Meat-Free Ragu Sauce, easy to make and delicious (if you like mushrooms!)
Prep Time15 mins
Cook Time40 mins
Course: Main Course
Cuisine: British, Italian
Keyword: dairy-free, mushrooms, pasta, vegan
Servings: 2 people


  • 500 g Mushrooms
  • 1 tbsp Olive Oil
  • 2 Shallots
  • 4 cloves Garlic
  • 5 tbsp White Wine (optional)
  • 70 g Tomato Puree
  • 1 tsp Chilli Paste
  • 400 g Tin Chopped Tomatoes
  • 1 Vegetable Stock Cube (or Mushroom)
  • 1 tbsp Balsamic Vinegar
  • Salt and Sugar (to taste)
  • 150 g Dried Pasta


  • Prepare the mushrooms, shallots and garlic by washing/peeling (if necessary) and chopping.
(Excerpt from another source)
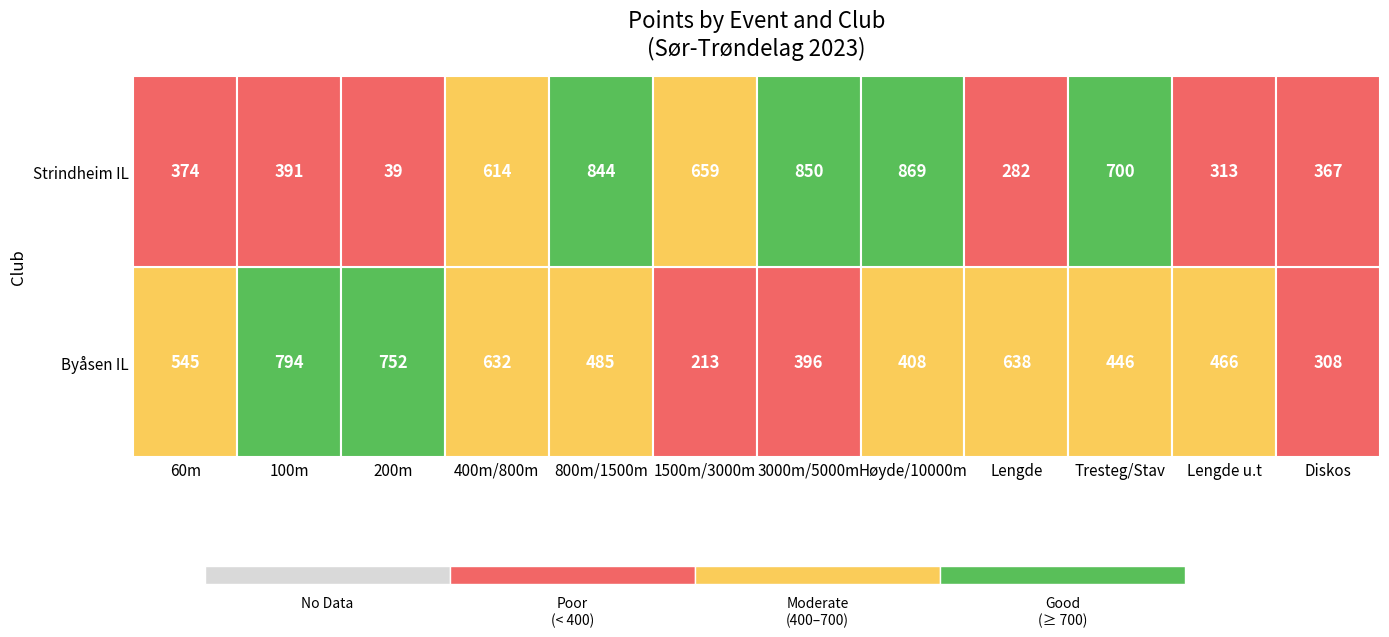

At which category is the sum across all series the highest?

800m/1500m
  • Heat the olive oil in a pan and fry the onions until soft. Add the mushrooms and fry until reduced in size. Add the garlic and continue to fry until fragrant.
  • Add in the wine and cook until you can't smell alcohol any more.
  • Add in the tomato puree and chilli paste and stir until well combined with the vegetables.
  • Add in the tin of tomatoes, crumble in the stock cube. Stir well.
  • Fill the now empty tin with water and add to the pan. Add in the vinegar and stir well.
  • Leave to simmer, stirring occasionally, until the sauce has reduced and thickened.
  • Tase the sauce and add salt and sugar if necessary.
  • Cook your pasta according to the packet instructions You can add some pasta water to the sauce to loosen it slightly before serving (plus it adds in some pasta starch and makes it even more delicious).
  • Drain the pasta and stir into the sauce. Serve and enjoy!